## Your instructions
Working from the records below, repeat exactly the lines starting at the line that contains "Parent Payments Policy" and ending at the line that contains "This policy was", inclusive.

*** Opening Data provided ***

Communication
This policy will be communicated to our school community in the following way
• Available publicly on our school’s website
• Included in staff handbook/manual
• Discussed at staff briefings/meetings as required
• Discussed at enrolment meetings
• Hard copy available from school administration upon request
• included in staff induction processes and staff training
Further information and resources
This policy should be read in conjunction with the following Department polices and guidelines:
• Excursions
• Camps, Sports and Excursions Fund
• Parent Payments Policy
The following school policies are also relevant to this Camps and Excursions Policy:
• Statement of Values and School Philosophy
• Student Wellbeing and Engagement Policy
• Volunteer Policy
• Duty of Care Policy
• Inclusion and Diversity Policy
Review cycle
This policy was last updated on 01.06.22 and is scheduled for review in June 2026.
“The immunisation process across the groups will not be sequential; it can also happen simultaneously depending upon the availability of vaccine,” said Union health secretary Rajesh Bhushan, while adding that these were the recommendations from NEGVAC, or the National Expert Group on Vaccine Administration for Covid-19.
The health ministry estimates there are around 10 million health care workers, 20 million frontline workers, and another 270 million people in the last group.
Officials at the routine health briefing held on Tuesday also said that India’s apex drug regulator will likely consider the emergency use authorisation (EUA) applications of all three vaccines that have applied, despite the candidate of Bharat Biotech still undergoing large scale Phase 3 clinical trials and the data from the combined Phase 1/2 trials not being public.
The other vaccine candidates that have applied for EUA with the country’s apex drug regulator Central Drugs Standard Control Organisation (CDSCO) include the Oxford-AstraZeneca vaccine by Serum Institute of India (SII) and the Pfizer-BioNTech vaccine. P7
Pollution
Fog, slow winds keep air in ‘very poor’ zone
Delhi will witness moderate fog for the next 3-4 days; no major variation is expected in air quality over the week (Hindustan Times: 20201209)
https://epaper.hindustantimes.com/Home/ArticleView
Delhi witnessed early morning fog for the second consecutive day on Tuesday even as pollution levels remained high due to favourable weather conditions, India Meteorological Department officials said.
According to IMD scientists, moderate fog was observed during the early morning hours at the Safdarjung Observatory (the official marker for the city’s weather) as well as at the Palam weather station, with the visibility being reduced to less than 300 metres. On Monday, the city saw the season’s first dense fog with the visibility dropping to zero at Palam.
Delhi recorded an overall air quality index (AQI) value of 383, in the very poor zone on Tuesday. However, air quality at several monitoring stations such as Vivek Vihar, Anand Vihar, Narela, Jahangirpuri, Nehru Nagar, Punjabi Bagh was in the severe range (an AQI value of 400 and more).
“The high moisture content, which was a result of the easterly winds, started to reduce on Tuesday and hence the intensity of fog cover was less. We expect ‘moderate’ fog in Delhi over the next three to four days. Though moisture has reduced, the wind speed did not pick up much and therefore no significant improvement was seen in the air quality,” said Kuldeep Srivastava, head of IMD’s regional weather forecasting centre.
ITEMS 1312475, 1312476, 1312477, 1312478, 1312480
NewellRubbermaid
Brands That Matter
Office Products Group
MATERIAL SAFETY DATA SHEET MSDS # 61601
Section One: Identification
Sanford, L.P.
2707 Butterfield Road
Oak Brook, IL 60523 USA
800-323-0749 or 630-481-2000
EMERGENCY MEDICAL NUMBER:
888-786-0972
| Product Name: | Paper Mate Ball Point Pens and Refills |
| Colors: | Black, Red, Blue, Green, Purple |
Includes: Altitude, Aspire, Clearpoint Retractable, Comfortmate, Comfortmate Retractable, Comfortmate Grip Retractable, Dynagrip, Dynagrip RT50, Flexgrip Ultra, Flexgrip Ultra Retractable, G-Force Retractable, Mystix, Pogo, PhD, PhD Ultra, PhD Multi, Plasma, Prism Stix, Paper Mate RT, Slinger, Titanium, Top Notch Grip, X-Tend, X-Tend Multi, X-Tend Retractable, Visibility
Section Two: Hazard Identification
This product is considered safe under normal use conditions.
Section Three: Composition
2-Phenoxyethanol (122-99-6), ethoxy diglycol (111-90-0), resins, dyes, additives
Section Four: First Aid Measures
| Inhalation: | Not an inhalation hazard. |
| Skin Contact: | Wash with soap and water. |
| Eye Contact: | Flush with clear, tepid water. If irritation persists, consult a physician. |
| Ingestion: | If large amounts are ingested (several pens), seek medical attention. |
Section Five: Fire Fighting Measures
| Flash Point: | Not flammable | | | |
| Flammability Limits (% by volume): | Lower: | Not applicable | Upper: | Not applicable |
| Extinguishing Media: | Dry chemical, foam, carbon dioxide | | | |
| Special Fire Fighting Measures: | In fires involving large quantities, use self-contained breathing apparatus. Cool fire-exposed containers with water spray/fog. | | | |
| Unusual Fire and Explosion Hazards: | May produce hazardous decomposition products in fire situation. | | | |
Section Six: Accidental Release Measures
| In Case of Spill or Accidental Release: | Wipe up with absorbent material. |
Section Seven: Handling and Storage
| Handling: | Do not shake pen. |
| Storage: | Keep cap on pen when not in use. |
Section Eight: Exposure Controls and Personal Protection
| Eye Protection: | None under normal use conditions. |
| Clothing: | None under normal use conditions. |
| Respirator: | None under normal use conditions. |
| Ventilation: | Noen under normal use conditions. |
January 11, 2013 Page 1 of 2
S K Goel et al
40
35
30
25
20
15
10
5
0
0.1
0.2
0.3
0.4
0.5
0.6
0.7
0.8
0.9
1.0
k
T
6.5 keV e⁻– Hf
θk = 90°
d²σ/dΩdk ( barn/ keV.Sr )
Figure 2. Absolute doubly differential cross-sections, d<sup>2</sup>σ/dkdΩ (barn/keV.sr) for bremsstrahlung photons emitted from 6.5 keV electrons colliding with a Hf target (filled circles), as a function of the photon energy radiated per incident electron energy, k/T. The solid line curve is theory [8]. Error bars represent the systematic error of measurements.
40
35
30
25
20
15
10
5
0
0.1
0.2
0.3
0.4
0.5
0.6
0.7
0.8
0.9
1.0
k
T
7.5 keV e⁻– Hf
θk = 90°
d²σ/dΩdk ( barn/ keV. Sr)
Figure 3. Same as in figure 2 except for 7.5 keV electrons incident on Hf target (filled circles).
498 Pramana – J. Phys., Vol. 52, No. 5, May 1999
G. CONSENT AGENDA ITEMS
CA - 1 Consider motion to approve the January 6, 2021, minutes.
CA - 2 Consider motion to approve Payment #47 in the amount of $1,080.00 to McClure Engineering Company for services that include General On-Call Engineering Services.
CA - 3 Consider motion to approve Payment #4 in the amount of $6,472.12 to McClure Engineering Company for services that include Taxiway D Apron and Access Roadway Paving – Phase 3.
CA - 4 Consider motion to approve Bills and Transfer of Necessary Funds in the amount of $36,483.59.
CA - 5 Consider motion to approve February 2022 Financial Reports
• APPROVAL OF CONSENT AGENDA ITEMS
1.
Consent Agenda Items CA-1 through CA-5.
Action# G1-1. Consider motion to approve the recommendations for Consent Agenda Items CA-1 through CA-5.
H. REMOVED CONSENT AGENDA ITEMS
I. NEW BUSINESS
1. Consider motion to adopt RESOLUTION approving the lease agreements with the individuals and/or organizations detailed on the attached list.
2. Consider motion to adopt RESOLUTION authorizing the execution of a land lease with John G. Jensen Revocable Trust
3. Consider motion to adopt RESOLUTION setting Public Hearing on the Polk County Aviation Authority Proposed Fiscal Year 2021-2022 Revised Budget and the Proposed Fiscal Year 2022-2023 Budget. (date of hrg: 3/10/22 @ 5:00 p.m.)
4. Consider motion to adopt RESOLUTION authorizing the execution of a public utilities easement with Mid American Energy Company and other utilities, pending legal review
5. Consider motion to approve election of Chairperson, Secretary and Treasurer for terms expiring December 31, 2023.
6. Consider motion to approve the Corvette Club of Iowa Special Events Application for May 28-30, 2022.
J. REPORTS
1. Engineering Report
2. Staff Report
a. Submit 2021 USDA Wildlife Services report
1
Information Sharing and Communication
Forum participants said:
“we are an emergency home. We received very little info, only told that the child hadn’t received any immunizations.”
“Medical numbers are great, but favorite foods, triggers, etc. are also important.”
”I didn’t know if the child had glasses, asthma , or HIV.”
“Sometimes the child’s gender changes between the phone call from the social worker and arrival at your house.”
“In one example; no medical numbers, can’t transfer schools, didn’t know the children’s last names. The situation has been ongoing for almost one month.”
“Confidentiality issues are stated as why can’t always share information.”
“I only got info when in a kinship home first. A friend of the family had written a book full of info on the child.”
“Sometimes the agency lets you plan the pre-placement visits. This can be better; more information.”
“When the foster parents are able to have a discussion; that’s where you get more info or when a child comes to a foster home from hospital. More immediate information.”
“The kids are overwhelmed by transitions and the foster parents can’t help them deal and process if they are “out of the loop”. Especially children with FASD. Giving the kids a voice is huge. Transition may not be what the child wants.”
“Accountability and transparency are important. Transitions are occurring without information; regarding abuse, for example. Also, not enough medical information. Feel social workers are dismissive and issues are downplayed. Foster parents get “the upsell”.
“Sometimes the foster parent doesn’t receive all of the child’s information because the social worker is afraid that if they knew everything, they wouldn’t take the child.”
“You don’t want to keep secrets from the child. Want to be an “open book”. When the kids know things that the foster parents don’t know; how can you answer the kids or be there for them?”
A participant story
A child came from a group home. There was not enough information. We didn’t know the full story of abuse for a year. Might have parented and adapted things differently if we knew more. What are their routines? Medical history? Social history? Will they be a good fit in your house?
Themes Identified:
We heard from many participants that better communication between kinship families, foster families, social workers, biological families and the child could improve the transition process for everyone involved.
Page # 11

*** Closing Data provided ***

## Result of the task
• Parent Payments Policy
The following school policies are also relevant to this Camps and Excursions Policy:
• Statement of Values and School Philosophy
• Student Wellbeing and Engagement Policy
• Volunteer Policy
• Duty of Care Policy
• Inclusion and Diversity Policy
Review cycle
This policy was last updated on 01.06.22 and is scheduled for review in June 2026.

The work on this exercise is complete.